# [Description of the task]
Rewrite the lines of the items as a Markdown table with the columns Row and Line, starting at the line that contains "mujeres que se" and ending at the last line of the items. Number each row, and leave out any blank lines.

━━━ Raw data ━━━

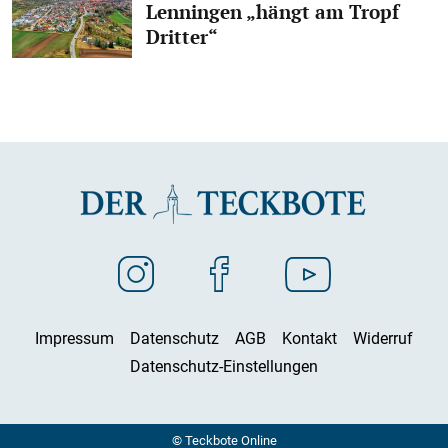
Lenningen „hängt am Tropf
Dritter“
Impressum
Datenschutz
AGB
Kontakt
Widerruf
Datenschutz-Einstellungen
© Teckbote Online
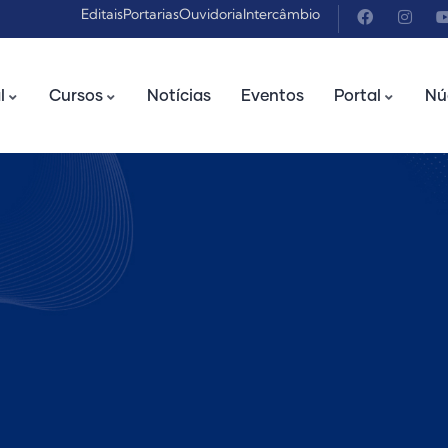
Editais
Portarias
Ouvidoria
Intercâmbio
l
Cursos
Notícias
Eventos
Portal
Nú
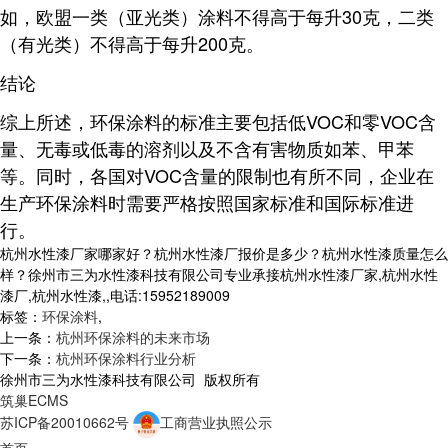
如，欧盟一类（亚光类）涂料不得高于每升30克，二类
（有光类）不得高于每升200克
。
结论
综上所述，环保涂料的标准主要包括低VOC和零VOC含
量、无毒或低毒的溶剂以及不含有害物质如苯、甲苯
等。同时，各国对VOC含量的限制也有所不同，企业在
生产环保涂料时需要严格按照国家标准和国际标准进
行。
杭州水性漆厂家哪家好？杭州水性漆厂报价是多少？杭州水性漆质量怎么
样？徐州市三为水性漆科技有限公司专业承接杭州水性漆厂家,杭州水性
漆厂,杭州水性漆,,电话:15952189009
标签：
环保涂料
,
上一条：
杭州环保涂料的未来市场
下一条：
杭州环保涂料行业分析
徐州市三为水性漆科技有限公司 版权所有
筑巢ECMS
苏ICP备20010662号
工商营业执照公示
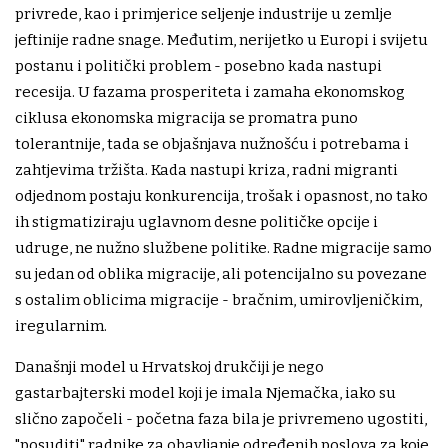
privrede, kao i primjerice seljenje industrije u zemlje
jeftinije radne snage. Međutim, nerijetko u Europi i svijetu
postanu i politički problem - posebno kada nastupi
recesija. U fazama prosperiteta i zamaha ekonomskog
ciklusa ekonomska migracija se promatra puno
tolerantnije, tada se objašnjava nužnošću i potrebama i
zahtjevima tržišta. Kada nastupi kriza, radni migranti
odjednom postaju konkurencija, trošak i opasnost, no tako
ih stigmatiziraju uglavnom desne političke opcije i
udruge, ne nužno službene politike. Radne migracije samo
su jedan od oblika migracije, ali potencijalno su povezane
s ostalim oblicima migracije - bračnim, umirovljeničkim,
iregularnim.
Današnji model u Hrvatskoj drukčiji je nego
gastarbajterski model koji je imala Njemačka, iako su
slično započeli - početna faza bila je privremeno ugostiti,
"posuditi" radnike za obavljanje određenih poslova za koje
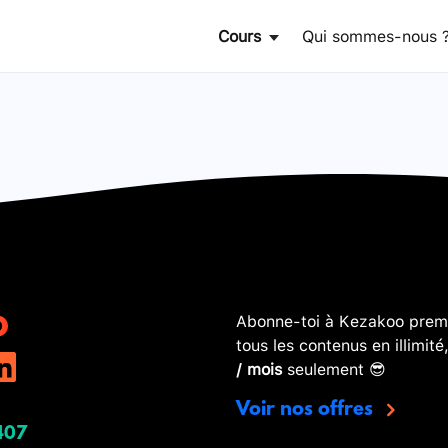
Cours
Qui sommes-nous 
Abonne-toi à Kezakoo premi
tous les contenus en illimité
/ mois
seulement 😎
Voir nos offres
407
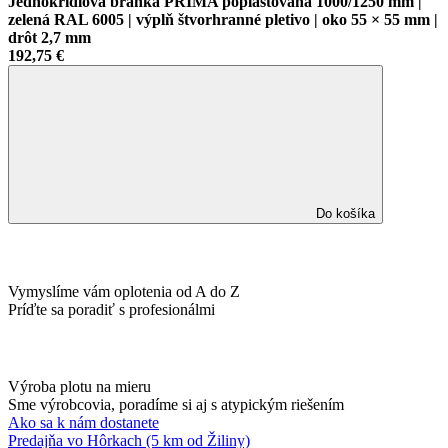
Jednokrídlová bránka PRIMA poplastovaná 1000/1250 mm |
zelená RAL 6005 | výplň štvorhranné pletivo | oko 55 × 55 mm |
drôt 2,7 mm
192,75 €
Do košíka
Vymyslíme vám oplotenia od A do Z
Príďte sa poradiť s profesionálmi
Výroba plotu na mieru
Sme výrobcovia, poradíme si aj s atypickým riešením
Ako sa k nám dostanete
Predajňa vo Hôrkach (5 km od Žiliny)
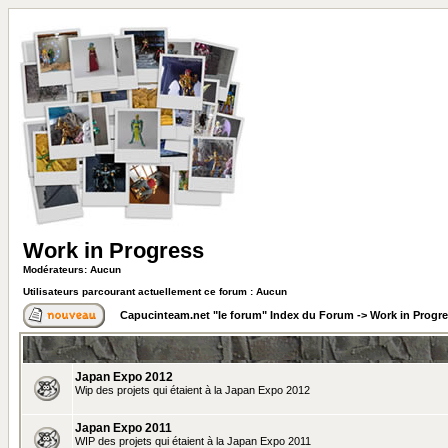
Work in Progress
Modérateurs: Aucun
Utilisateurs parcourant actuellement ce forum : Aucun
Capucinteam.net "le forum" Index du Forum
->
Work in Progr
Japan Expo 2012
Wip des projets qui étaient à la Japan Expo 2012
Japan Expo 2011
WIP des projets qui étaient à la Japan Expo 2011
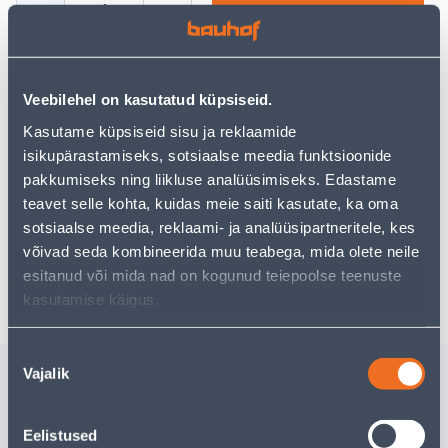
−
+
ДОБАВИТЬ В КОРЗИНУ
Veebilehel on kasutatud küpsiseid.
Посмотреть наличие
Kasutame küpsiseid sisu ja reklaamide
isikupärastamiseks, sotsiaalse meedia funktsioonide
pakkumiseks ning liikluse analüüsimiseks. Edastame
Предполагаемая доставка 4,19 € от 2-5 tööpäeva
teavet selle kohta, kuidas meie saiti kasutate, ka oma
sotsiaalse meedia, reklaami- ja analüüsipartneritele, kes
Посылочный автомат от 2,29 € с 2-5 tööpäeva
võivad seda kombineerida muu teabega, mida olete neile
Забрать в магазине, с 06.08.2026
esitanud või mida nad on kogunud teiepoolse teenuste
kasutamise käigus.
Nõusoleku
Похожие продукты
Vajalik
valik
KEERMELATT M10X2M ZN
8.8 DIN 975
Eelistused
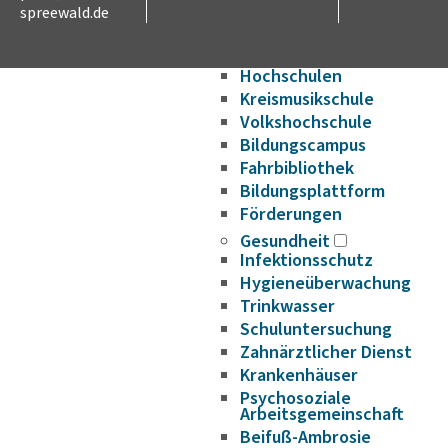
Bildung und Wissenschaft
spreewald.de
Schulen im LDS
Hochschulen
Kreismusikschule
Volkshochschule
Bildungscampus
Fahrbibliothek
Bildungsplattform
Förderungen
Gesundheit
Infektionsschutz
Hygieneüberwachung
Trinkwasser
Schuluntersuchung
Zahnärztlicher Dienst
Krankenhäuser
Psychosoziale
Arbeitsgemeinschaft
Beifuß-Ambrosie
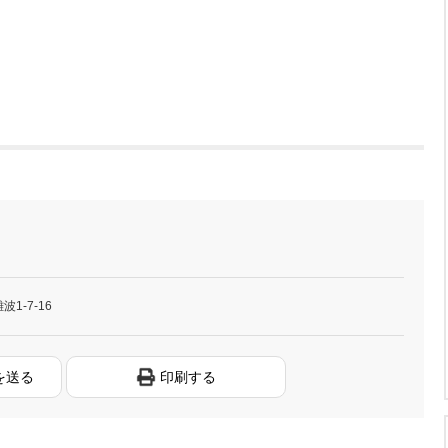
1-7-16
を送る
印刷する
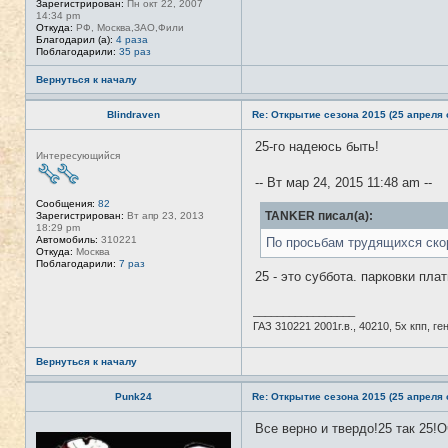
Зарегистрирован:
Пн окт 22, 2007
14:34 pm
Откуда:
РФ, Москва,ЗАО,Фили
Благодарил (а):
4 раза
Поблагодарили:
35 раз
Вернуться к началу
Blindraven
Re: Открытие сезона 2015 (25 апреля с
25-го надеюсь быть!
Н
Интересующийся
е
в
-- Вт мар 24, 2015 11:48 am --
с
е
Сообщения:
82
т
TANKER писал(а):
Зарегистрирован:
Вт апр 23, 2013
и
18:29 pm
Автомобиль:
310221
По просьбам трудящихся ско
Откуда:
Москва
Поблагодарили:
7 раз
25 - это суббота. парковки пла
_________________
ГАЗ 310221 2001г.в., 40210, 5х кпп, г
Вернуться к началу
Punk24
Re: Открытие сезона 2015 (25 апреля с
Все верно и твердо!25 так 25!
Н
е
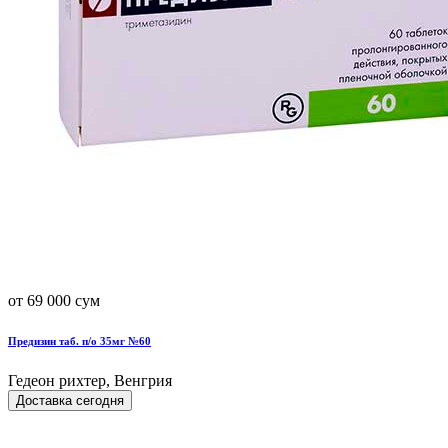
от 69 000 сум
Предизин таб. п/о 35мг №60
Гедеон рихтер, Венгрия
Доставка сегодня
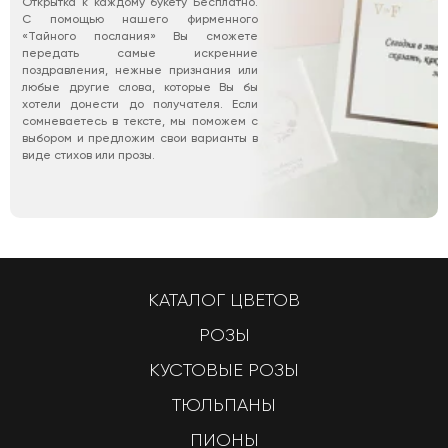
Открытка к каждому букету Бесплатно.
С помощью нашего фирменного
«Тайного послания» Вы сможете
передать самые искренние
поздравления, нежные признания или
любые другие слова, которые Вы бы
хотели донести до получателя. Если
сомневаетесь в тексте, мы поможем с
выбором и предложим свои варианты в
виде стихов или прозы.
КАТАЛОГ ЦВЕТОВ
РОЗЫ
КУСТОВЫЕ РОЗЫ
ТЮЛЬПАНЫ
ПИОНЫ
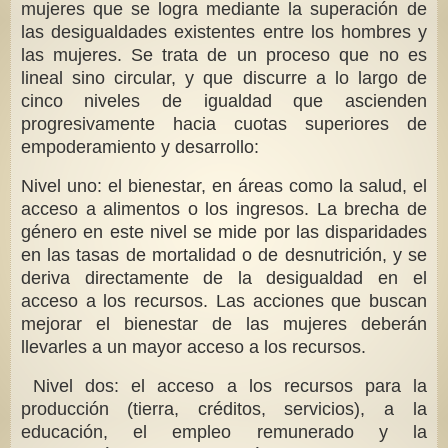
mujeres que se logra mediante la superación de
las desigualdades existentes entre los hombres y
las mujeres. Se trata de un proceso que no es
lineal sino circular, y que discurre a lo largo de
cinco niveles de igualdad que ascienden
progresivamente hacia cuotas superiores de
empoderamiento y desarrollo:
Nivel uno: el bienestar, en áreas como la salud, el
acceso a alimentos o los ingresos. La brecha de
género en este nivel se mide por las disparidades
en las tasas de mortalidad o de desnutrición, y se
deriva directamente de la desigualdad en el
acceso a los recursos. Las acciones que buscan
mejorar el bienestar de las mujeres deberán
llevarles a un mayor acceso a los recursos.
Nivel dos: el acceso a los recursos para la
producción (tierra, créditos, servicios), a la
educación, el empleo remunerado y la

━━━

# [Task answer]
| Row | Line |
|---|---|
| 1 | mujeres que se logra mediante la superación de |
| 2 | las desigualdades existentes entre los hombres y |
| 3 | las mujeres. Se trata de un proceso que no es |
| 4 | lineal sino circular, y que discurre a lo largo de |
| 5 | cinco niveles de igualdad que ascienden |
| 6 | progresivamente hacia cuotas superiores de |
| 7 | empoderamiento y desarrollo: |
| 8 | Nivel uno: el bienestar, en áreas como la salud, el |
| 9 | acceso a alimentos o los ingresos. La brecha de |
| 10 | género en este nivel se mide por las disparidades |
| 11 | en las tasas de mortalidad o de desnutrición, y se |
| 12 | deriva directamente de la desigualdad en el |
| 13 | acceso a los recursos. Las acciones que buscan |
| 14 | mejorar el bienestar de las mujeres deberán |
| 15 | llevarles a un mayor acceso a los recursos. |
| 16 | Nivel dos: el acceso a los recursos para la |
| 17 | producción (tierra, créditos, servicios), a la |
| 18 | educación, el empleo remunerado y la |